In effect, playing music as a sustaining career is a tough gig. You don't just need talent. You need commitment, perseverance, good fortune, good people surrounding you, and timing. Consider that Rockin' Around the Christmas Tree by Brenda Lee went to No. 1...65 years after it was released. Or Kate Bush's Running Up That Hill was released in 1985 and became a top ten hit in 2022 due to Netflix's Stranger Things.
So a six-part podcast about a band that almost was is a chronicle that happens daily in the music business.
Even If It Kills Me chronicles four high school friends — a gang, bonded together by dead-end small town upbringings and dreams of something bigger. When the band signed to a record deal in the early ‘00s, Jon, Mac, Ryan, and Pete were thrust headlong into the rock star whirlwind they had only barely imagined possible. At least, that’s how it seemed.

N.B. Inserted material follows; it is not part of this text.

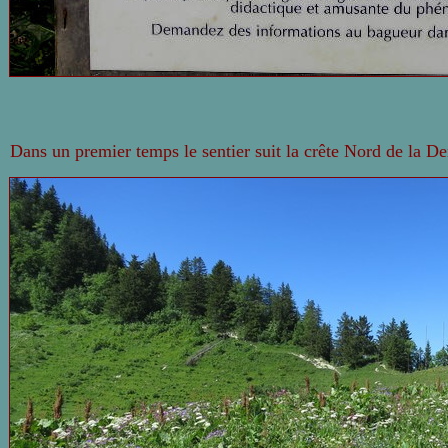
Dans un premier temps le sentier suit la crête Nord de la De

Over six episodes, writer/narrator Aaron Joy documents his time spent on the road with his friends as they flirted with stardom through the ‘00s. Even If It Kills Me is a FANG workshop production
Even If It Kills Me is a narrative documentary podcast, chronicling the lives of Jon, Ryan, Mac and Pete as they set out across the country and try to make it as rock stars in the bygone era of the ‘00s. Each episode uses contemporary interviews and archival recordings to pull back the curtain on the nitty-gritty inner workings of tour life, all unfolding during the music industry’s own fall of Rome, as massive technological shifts upended business models that had existed for decades.
I've listened to the first three episodes and here are my impressions. Aaron Joy is an excellent scriptwriter and an engrossing narrator. Joy takes his time with his narrative. He doesn't forsake complexity for moral simplicity, and he doesn't mind bathing in contradiction.
In the three episodes I listened to, Joy reminds us that the line between success in the music business and failure is not a straight one, but an ellipsis that can transform strengths into weaknesses in a blink of an eye.
If being a rock star is a dream come true, then nearly becoming one has its nightmarish qualities. Aaron Joy snapshots that "a star is almost born" sense of slipping and falling before summiting Everest.
Check out, Even If It Kills Me. It's a fascinating tale of what happens when our dreams crash into reality.